Suponía que, cuando se imaginaba su vida como solterona e intentaba convencerse de que realmente era lo que quería, Penelope siempre estaba a su lado, también solterona. Estar soltera a los veintiocho años era aceptable, incluso atrevido, siempre que Penelope estuviera soltera a los veintiocho años. No es que no quisiera que su amiga encontrara marido pero, la verdad, parecía algo poco probable. Eloise sabía que Penelope era maravillosa, amable, lista y divertida, pero los hombres casaderos parecían no darse cuenta. En todos esos años desde que se presentó en sociedad, once en total, Penelope no había recibido ni una proposición de matrimonio. Ni siquiera había despertado el más mínimo interés en nadie.

En cierto modo, Eloise contaba con que Penelope seguiría donde estaba y siendo quien era: antes que nada, su amiga. Su compañera de soltería.

Y lo peor, lo que le hacía sentir culpable, era que jamás se había planteado cómo se sentiría Penelope si era ella la que se casaba primero, una posibilidad a la que, sinceramente, siempre había dado más credibilidad.

Pero ahora Penelope tenía a Colin y Eloise sabía que hacían una pareja perfecta. Y ella estaba sola. Sola en medio de un Londres a rebosar. Sola en medio de una familia numerosa y muy cariñosa.

Se hacía difícil imaginar un lugar más solitario.

De repente, la atrevida proposición de sir Phillip, escondida debajo del paquete, en el fondo del cajón y encerrado en una caja con cerradura que había comprado para evitar la tentación de leerla seis veces al día, parecía… bueno, un poco más intrigante.

Y lo fue más durante el día, cuando Eloise estaba cada vez más inquieta y menos satisfecha con el tipo de vida que, tenía que admitirlo, ella misma había escogido.
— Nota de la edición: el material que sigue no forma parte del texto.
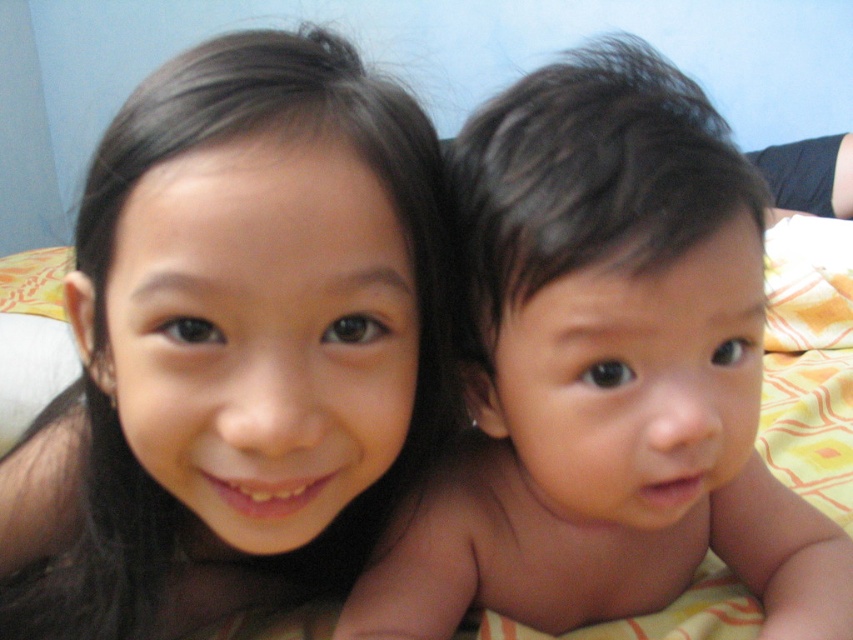
Question: Which of the following is the closest to the observer?

Choices:
 (A) (349, 221)
 (B) (585, 515)

Answer: (A)

Question: Observing the image, what is the correct spatial positioning of smooth skin girl at center in reference to smooth skin baby at center?

Choices:
 (A) below
 (B) above

Answer: (A)

Question: Does smooth skin girl at center come in front of smooth skin baby at center?

Choices:
 (A) no
 (B) yes

Answer: (B)

Question: Among these points, which one is nearest to the camera?

Choices:
 (A) (320, 384)
 (B) (706, 227)

Answer: (A)

Question: Does smooth skin girl at center appear over smooth skin baby at center?

Choices:
 (A) yes
 (B) no

Answer: (B)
Así pues, un día, después de ir a visitar a Penelope y de que el mayordomo le dijera que no era un buen momento para que el señor y la señora Bridgerton recibieran visitas (en un tono que hasta Eloise supo qué quería decir), tomó una decisión. Había llegado el momento de coger las riendas de su vida, de decidir su destino en lugar de ir a un baile tras otro con la esperanza de que el hombre perfecto se materializara ante ella, aunque supiera que en Londres, después de una década, no había nadie nuevo y que ya había conocido a todos los hombres casaderos de la ciudad.

Se dijo que eso no quería decir que tuviera que casarse con sir Phillip; sólo estaba investigando lo que parecía una extraordinaria posibilidad. Si no se adaptaban bien, no se casarían. De hecho, ella no le había prometido nada.

Pero si Eloise se caracterizaba por algo era por la rapidez con la que actuaba cuando tomaba una decisión. “No”, se dijo en una impresionante muestra de honradez, al menos para ella. Había dos cosas que la caracterizaban: le gustaba actuar deprisa y era muy tenaz. Una vez, Penelope la describió como un perro cuando encuentra un hueso, que no lo suelta por nada.